(Records contained in a dataset)
- Opening Delimiter -

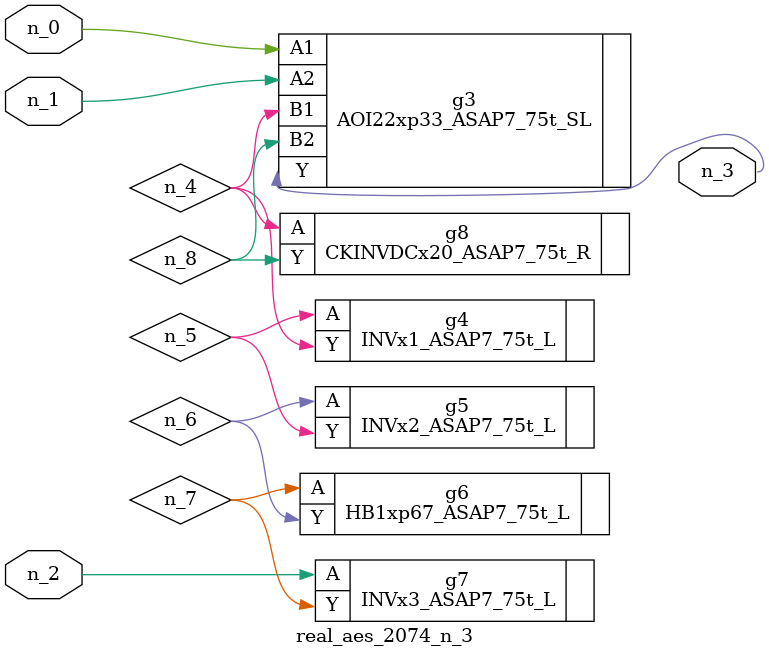
<source format=v>
module real_aes_2074_n_3 (n_0, n_2, n_1, n_3);
input n_0;
input n_2;
input n_1;
output n_3;
wire n_4;
wire n_5;
wire n_7;
wire n_8;
wire n_6;
AOI22xp33_ASAP7_75t_SL g3 ( .A1(n_0), .A2(n_1), .B1(n_4), .B2(n_8), .Y(n_3) );
INVx3_ASAP7_75t_L g7 ( .A(n_2), .Y(n_7) );
CKINVDCx20_ASAP7_75t_R g8 ( .A(n_4), .Y(n_8) );
INVx1_ASAP7_75t_L g4 ( .A(n_5), .Y(n_4) );
INVx2_ASAP7_75t_L g5 ( .A(n_6), .Y(n_5) );
HB1xp67_ASAP7_75t_L g6 ( .A(n_7), .Y(n_6) );
endmodule
</source>
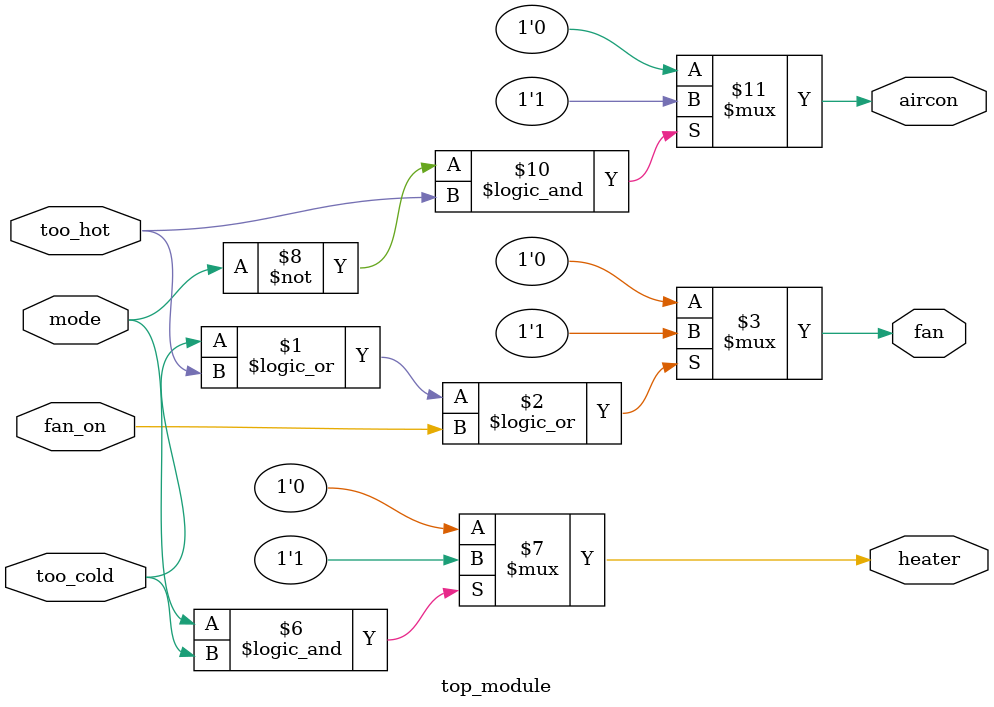
<source format=sv>
module top_module(
    input mode,
    input too_cold,
    input too_hot,
    input fan_on,
    output heater,
    output aircon,
    output fan
);

    assign fan = (too_cold || too_hot || fan_on) ? 1'b1 : 1'b0;
    assign heater = (mode == 1 && too_cold == 1) ? 1'b1 : 1'b0;
    assign aircon = (mode == 0 && too_hot == 1) ? 1'b1 : 1'b0;

endmodule

</source>
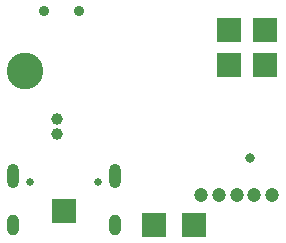
<source format=gbs>
G04 #@! TF.GenerationSoftware,KiCad,Pcbnew,8.0.2*
G04 #@! TF.CreationDate,2024-07-25T03:40:43-07:00*
G04 #@! TF.ProjectId,uSlime,75536c69-6d65-42e6-9b69-6361645f7063,rev?*
G04 #@! TF.SameCoordinates,Original*
G04 #@! TF.FileFunction,Soldermask,Bot*
G04 #@! TF.FilePolarity,Negative*
%FSLAX46Y46*%
G04 Gerber Fmt 4.6, Leading zero omitted, Abs format (unit mm)*
G04 Created by KiCad (PCBNEW 8.0.2) date 2024-07-25 03:40:43*
%MOMM*%
%LPD*%
G01*
G04 APERTURE LIST*
%ADD10C,1.200000*%
%ADD11C,0.650000*%
%ADD12O,1.000000X2.100000*%
%ADD13O,1.000000X1.800000*%
%ADD14C,3.100000*%
%ADD15C,0.900000*%
%ADD16C,0.800000*%
%ADD17C,1.000000*%
%ADD18R,2.000000X2.000000*%
G04 APERTURE END LIST*
D10*
X117795000Y-106800000D03*
X119295000Y-106800000D03*
X120795000Y-106800000D03*
X122295000Y-106800000D03*
X123795000Y-106800000D03*
D11*
X103260000Y-105645000D03*
X109040000Y-105645000D03*
D12*
X101830000Y-105145000D03*
D13*
X101830000Y-109325000D03*
D12*
X110470000Y-105145000D03*
D13*
X110470000Y-109325000D03*
D14*
X102900000Y-96300000D03*
D15*
X107475000Y-91225000D03*
X104475000Y-91225000D03*
D16*
X121900000Y-103650000D03*
D17*
X105619000Y-100375000D03*
X105619000Y-101625000D03*
D18*
X113800000Y-109350000D03*
X117200000Y-109350000D03*
X120100000Y-95800000D03*
X123150000Y-92800000D03*
X106150000Y-108100000D03*
X123150000Y-95800000D03*
X120100000Y-92800000D03*
M02*

</source>
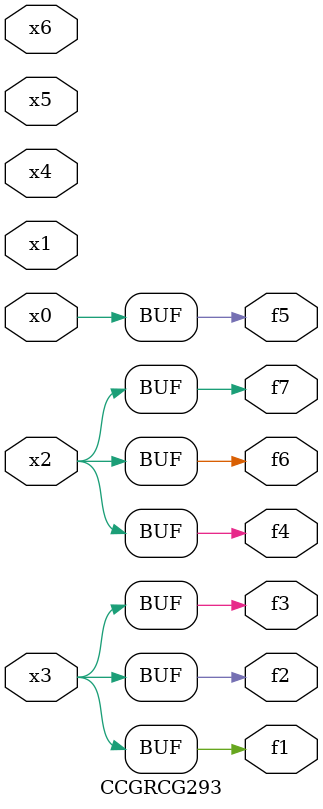
<source format=v>
module CCGRCG293(
	input x0, x1, x2, x3, x4, x5, x6,
	output f1, f2, f3, f4, f5, f6, f7
);
	assign f1 = x3;
	assign f2 = x3;
	assign f3 = x3;
	assign f4 = x2;
	assign f5 = x0;
	assign f6 = x2;
	assign f7 = x2;
endmodule

</source>
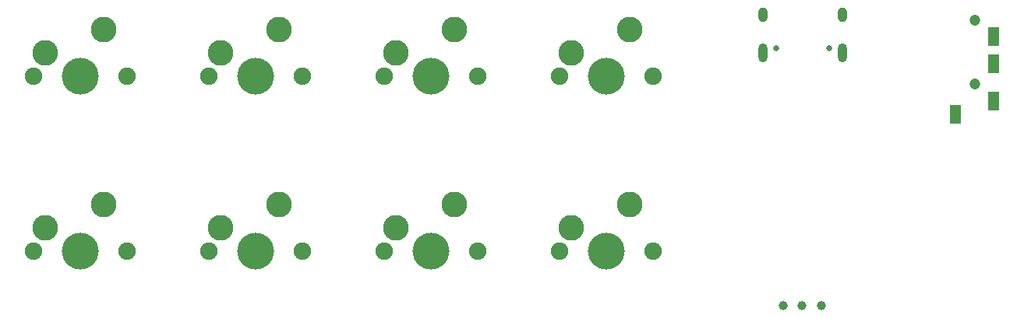
<source format=gbr>
%TF.GenerationSoftware,KiCad,Pcbnew,(6.0.9-0)*%
%TF.CreationDate,2022-12-20T20:03:51+09:00*%
%TF.ProjectId,RP2040_8key,52503230-3430-45f3-986b-65792e6b6963,rev?*%
%TF.SameCoordinates,Original*%
%TF.FileFunction,Soldermask,Bot*%
%TF.FilePolarity,Negative*%
%FSLAX46Y46*%
G04 Gerber Fmt 4.6, Leading zero omitted, Abs format (unit mm)*
G04 Created by KiCad (PCBNEW (6.0.9-0)) date 2022-12-20 20:03:51*
%MOMM*%
%LPD*%
G01*
G04 APERTURE LIST*
%ADD10C,1.910000*%
%ADD11C,4.000000*%
%ADD12C,2.800000*%
%ADD13O,1.000000X2.100000*%
%ADD14O,1.000000X1.600000*%
%ADD15C,0.650000*%
%ADD16C,1.200000*%
%ADD17R,1.200000X2.100000*%
%ADD18C,1.000000*%
G04 APERTURE END LIST*
D10*
%TO.C,SW5*%
X105080000Y-119050000D03*
D11*
X100000000Y-119050000D03*
D10*
X94920000Y-119050000D03*
D12*
X96190000Y-116510000D03*
X102540000Y-113970000D03*
%TD*%
D13*
%TO.C,J1*%
X182820000Y-97430000D03*
D14*
X174180000Y-93250000D03*
X182820000Y-93250000D03*
D13*
X174180000Y-97430000D03*
D15*
X181390000Y-96900000D03*
X175610000Y-96900000D03*
%TD*%
D10*
%TO.C,SW8*%
X152070000Y-119050000D03*
D11*
X157150000Y-119050000D03*
D10*
X162230000Y-119050000D03*
D12*
X153340000Y-116510000D03*
X159690000Y-113970000D03*
%TD*%
D10*
%TO.C,SW4*%
X162230000Y-100000000D03*
D11*
X157150000Y-100000000D03*
D10*
X152070000Y-100000000D03*
D12*
X153340000Y-97460000D03*
X159690000Y-94920000D03*
%TD*%
D10*
%TO.C,SW3*%
X143180000Y-100000000D03*
D11*
X138100000Y-100000000D03*
D10*
X133020000Y-100000000D03*
D12*
X134290000Y-97460000D03*
X140640000Y-94920000D03*
%TD*%
D11*
%TO.C,SW6*%
X119050000Y-119050000D03*
D10*
X124130000Y-119050000D03*
X113970000Y-119050000D03*
D12*
X115240000Y-116510000D03*
X121590000Y-113970000D03*
%TD*%
D10*
%TO.C,SW2*%
X113970000Y-100000000D03*
X124130000Y-100000000D03*
D11*
X119050000Y-100000000D03*
D12*
X115240000Y-97460000D03*
X121590000Y-94920000D03*
%TD*%
D10*
%TO.C,SW1*%
X94920000Y-100000000D03*
X105080000Y-100000000D03*
D11*
X100000000Y-100000000D03*
D12*
X96190000Y-97460000D03*
X102540000Y-94920000D03*
%TD*%
D16*
%TO.C,J2*%
X197200000Y-100850000D03*
X197200000Y-93850000D03*
D17*
X199300000Y-98650000D03*
X199300000Y-95650000D03*
X195100000Y-104150000D03*
X199300000Y-102650000D03*
%TD*%
D10*
%TO.C,SW7*%
X143180000Y-119050000D03*
X133020000Y-119050000D03*
D11*
X138100000Y-119050000D03*
D12*
X134290000Y-116510000D03*
X140640000Y-113970000D03*
%TD*%
D18*
%TO.C,J7*%
X180520000Y-124970000D03*
%TD*%
%TO.C,J6*%
X178430000Y-124910000D03*
%TD*%
%TO.C,J5*%
X176390000Y-124940000D03*
%TD*%
M02*

</source>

- Closing Delimiter -

Task description: When you copy the records above, keep every word exact and leave out the pictures they contain.

Written reply:
<source format=v>
module real_aes_2074_n_3 (n_0, n_2, n_1, n_3);
input n_0;
input n_2;
input n_1;
output n_3;
wire n_4;
wire n_5;
wire n_7;
wire n_8;
wire n_6;
AOI22xp33_ASAP7_75t_SL g3 ( .A1(n_0), .A2(n_1), .B1(n_4), .B2(n_8), .Y(n_3) );
INVx3_ASAP7_75t_L g7 ( .A(n_2), .Y(n_7) );
CKINVDCx20_ASAP7_75t_R g8 ( .A(n_4), .Y(n_8) );
INVx1_ASAP7_75t_L g4 ( .A(n_5), .Y(n_4) );
INVx2_ASAP7_75t_L g5 ( .A(n_6), .Y(n_5) );
HB1xp67_ASAP7_75t_L g6 ( .A(n_7), .Y(n_6) );
endmodule
</source>
<source format=sv>
module top_module(
    input mode,
    input too_cold,
    input too_hot,
    input fan_on,
    output heater,
    output aircon,
    output fan
);

    assign fan = (too_cold || too_hot || fan_on) ? 1'b1 : 1'b0;
    assign heater = (mode == 1 && too_cold == 1) ? 1'b1 : 1'b0;
    assign aircon = (mode == 0 && too_hot == 1) ? 1'b1 : 1'b0;

endmodule

</source>
<source format=gbs>
G04 #@! TF.GenerationSoftware,KiCad,Pcbnew,8.0.2*
G04 #@! TF.CreationDate,2024-07-25T03:40:43-07:00*
G04 #@! TF.ProjectId,uSlime,75536c69-6d65-42e6-9b69-6361645f7063,rev?*
G04 #@! TF.SameCoordinates,Original*
G04 #@! TF.FileFunction,Soldermask,Bot*
G04 #@! TF.FilePolarity,Negative*
%FSLAX46Y46*%
G04 Gerber Fmt 4.6, Leading zero omitted, Abs format (unit mm)*
G04 Created by KiCad (PCBNEW 8.0.2) date 2024-07-25 03:40:43*
%MOMM*%
%LPD*%
G01*
G04 APERTURE LIST*
%ADD10C,1.200000*%
%ADD11C,0.650000*%
%ADD12O,1.000000X2.100000*%
%ADD13O,1.000000X1.800000*%
%ADD14C,3.100000*%
%ADD15C,0.900000*%
%ADD16C,0.800000*%
%ADD17C,1.000000*%
%ADD18R,2.000000X2.000000*%
G04 APERTURE END LIST*
D10*
X117795000Y-106800000D03*
X119295000Y-106800000D03*
X120795000Y-106800000D03*
X122295000Y-106800000D03*
X123795000Y-106800000D03*
D11*
X103260000Y-105645000D03*
X109040000Y-105645000D03*
D12*
X101830000Y-105145000D03*
D13*
X101830000Y-109325000D03*
D12*
X110470000Y-105145000D03*
D13*
X110470000Y-109325000D03*
D14*
X102900000Y-96300000D03*
D15*
X107475000Y-91225000D03*
X104475000Y-91225000D03*
D16*
X121900000Y-103650000D03*
D17*
X105619000Y-100375000D03*
X105619000Y-101625000D03*
D18*
X113800000Y-109350000D03*
X117200000Y-109350000D03*
X120100000Y-95800000D03*
X123150000Y-92800000D03*
X106150000Y-108100000D03*
X123150000Y-95800000D03*
X120100000Y-92800000D03*
M02*

</source>
<source format=v>
module CCGRCG293(
	input x0, x1, x2, x3, x4, x5, x6,
	output f1, f2, f3, f4, f5, f6, f7
);
	assign f1 = x3;
	assign f2 = x3;
	assign f3 = x3;
	assign f4 = x2;
	assign f5 = x0;
	assign f6 = x2;
	assign f7 = x2;
endmodule

</source>
<source format=gbr>
%TF.GenerationSoftware,KiCad,Pcbnew,(6.0.9-0)*%
%TF.CreationDate,2022-12-20T20:03:51+09:00*%
%TF.ProjectId,RP2040_8key,52503230-3430-45f3-986b-65792e6b6963,rev?*%
%TF.SameCoordinates,Original*%
%TF.FileFunction,Soldermask,Bot*%
%TF.FilePolarity,Negative*%
%FSLAX46Y46*%
G04 Gerber Fmt 4.6, Leading zero omitted, Abs format (unit mm)*
G04 Created by KiCad (PCBNEW (6.0.9-0)) date 2022-12-20 20:03:51*
%MOMM*%
%LPD*%
G01*
G04 APERTURE LIST*
%ADD10C,1.910000*%
%ADD11C,4.000000*%
%ADD12C,2.800000*%
%ADD13O,1.000000X2.100000*%
%ADD14O,1.000000X1.600000*%
%ADD15C,0.650000*%
%ADD16C,1.200000*%
%ADD17R,1.200000X2.100000*%
%ADD18C,1.000000*%
G04 APERTURE END LIST*
D10*
%TO.C,SW5*%
X105080000Y-119050000D03*
D11*
X100000000Y-119050000D03*
D10*
X94920000Y-119050000D03*
D12*
X96190000Y-116510000D03*
X102540000Y-113970000D03*
%TD*%
D13*
%TO.C,J1*%
X182820000Y-97430000D03*
D14*
X174180000Y-93250000D03*
X182820000Y-93250000D03*
D13*
X174180000Y-97430000D03*
D15*
X181390000Y-96900000D03*
X175610000Y-96900000D03*
%TD*%
D10*
%TO.C,SW8*%
X152070000Y-119050000D03*
D11*
X157150000Y-119050000D03*
D10*
X162230000Y-119050000D03*
D12*
X153340000Y-116510000D03*
X159690000Y-113970000D03*
%TD*%
D10*
%TO.C,SW4*%
X162230000Y-100000000D03*
D11*
X157150000Y-100000000D03*
D10*
X152070000Y-100000000D03*
D12*
X153340000Y-97460000D03*
X159690000Y-94920000D03*
%TD*%
D10*
%TO.C,SW3*%
X143180000Y-100000000D03*
D11*
X138100000Y-100000000D03*
D10*
X133020000Y-100000000D03*
D12*
X134290000Y-97460000D03*
X140640000Y-94920000D03*
%TD*%
D11*
%TO.C,SW6*%
X119050000Y-119050000D03*
D10*
X124130000Y-119050000D03*
X113970000Y-119050000D03*
D12*
X115240000Y-116510000D03*
X121590000Y-113970000D03*
%TD*%
D10*
%TO.C,SW2*%
X113970000Y-100000000D03*
X124130000Y-100000000D03*
D11*
X119050000Y-100000000D03*
D12*
X115240000Y-97460000D03*
X121590000Y-94920000D03*
%TD*%
D10*
%TO.C,SW1*%
X94920000Y-100000000D03*
X105080000Y-100000000D03*
D11*
X100000000Y-100000000D03*
D12*
X96190000Y-97460000D03*
X102540000Y-94920000D03*
%TD*%
D16*
%TO.C,J2*%
X197200000Y-100850000D03*
X197200000Y-93850000D03*
D17*
X199300000Y-98650000D03*
X199300000Y-95650000D03*
X195100000Y-104150000D03*
X199300000Y-102650000D03*
%TD*%
D10*
%TO.C,SW7*%
X143180000Y-119050000D03*
X133020000Y-119050000D03*
D11*
X138100000Y-119050000D03*
D12*
X134290000Y-116510000D03*
X140640000Y-113970000D03*
%TD*%
D18*
%TO.C,J7*%
X180520000Y-124970000D03*
%TD*%
%TO.C,J6*%
X178430000Y-124910000D03*
%TD*%
%TO.C,J5*%
X176390000Y-124940000D03*
%TD*%
M02*

</source>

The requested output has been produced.